Ein Hochdruckgebiet verhindert Gewitter in der Schweiz
Die Schweiz hat einen besonders gewitterarmen Sommeranfang erlebt. Das Phänomen lässt sich laut dem Bundesamt für Meteorologie Meteoschweiz durch anhaltende Hochdruckbedingungen erklären. Die Situation führt auch zu einer ausgeprägten Trockenheit.

Der weit verbreitete Eindruck eines sehr gewitterarmen Sommeranfangs wird durch die Daten bestätigt.
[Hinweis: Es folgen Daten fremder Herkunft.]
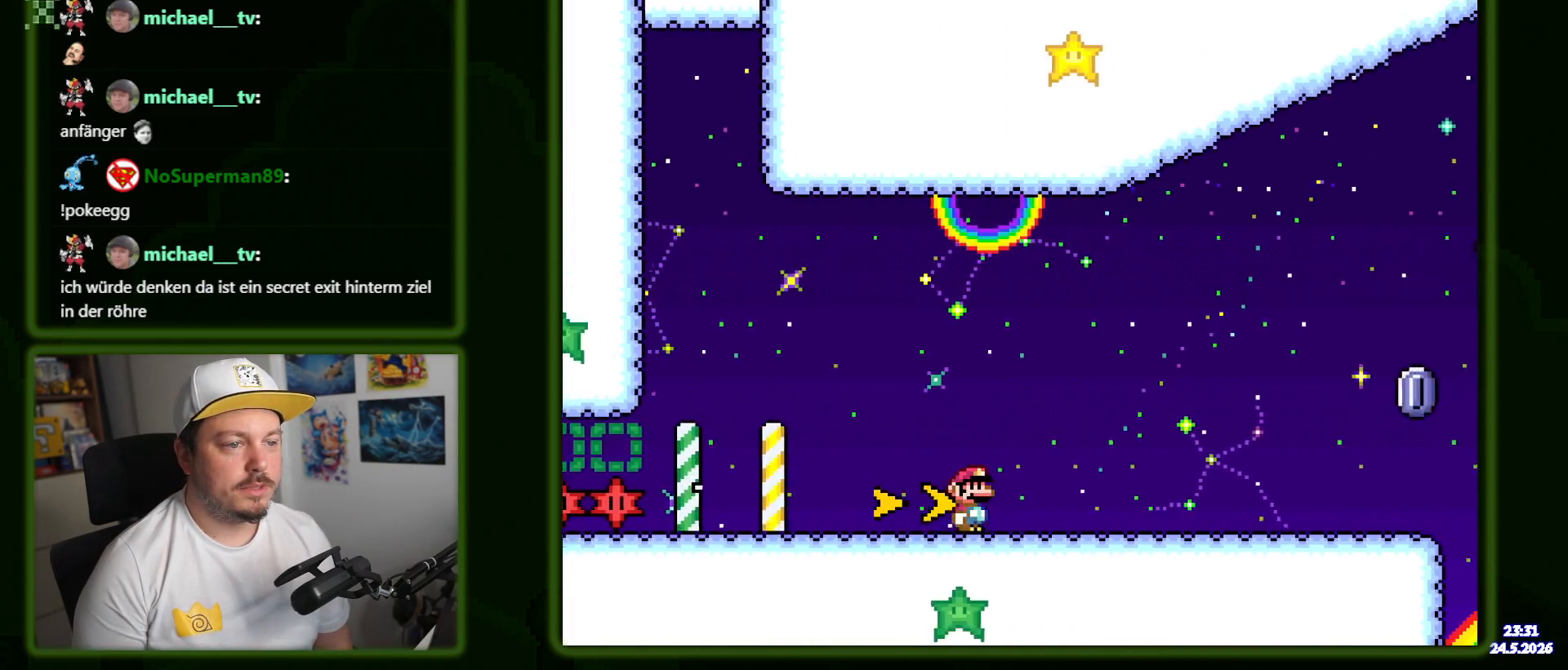
{"dt_ms": 500, "buttons": ["X", "DPAD_RIGHT"], "events": [[467, "X", "down"]]}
Die Zahl der zwischen dem 1. April und dem 12. Juli in der Schweiz registrierten Blitze war die niedrigste seit 2015, wie Meteoschweiz am Dienstag auf Anfrage von Keystone-SDA mitteilte.
Die geringe Gewitteraktivität ist die direkte Folge einer seit mehreren Wochen anhaltenden stabilen Wetterlage. Seit Mai herrschen in Westeuropa Hochdruckbedingungen vor. Eine Situation, die der Bildung von Gewitterzellen wenig förderlich ist.
In einem Hochdruckgebiet ist die Luft nämlich trocken und neigt dazu, abzusinken. «Für die Entstehung von Gewittern sind feuchte und instabile Bedingungen erforderlich, das heisst eine Temperatur, die mit zunehmender Höhe schnell abnimmt», erklärte Mikhaël Schwander, Meteorologe bei Meteoschweiz, auf Anfrage von Keystone-SDA.
Eine solche Instabilität ermöglicht die Aufwärtsbewegungen der Luftmasse, die Wolken und Gewitter erzeugen. Auch die derzeitige Trockenheit der Böden und der Vegetation spielt eine Rolle. Sie schränkt die lokal verfügbare Feuchtigkeit durch Evapotranspiration ein, ein weiterer Faktor, der normalerweise zur Wolkenbildung beiträgt.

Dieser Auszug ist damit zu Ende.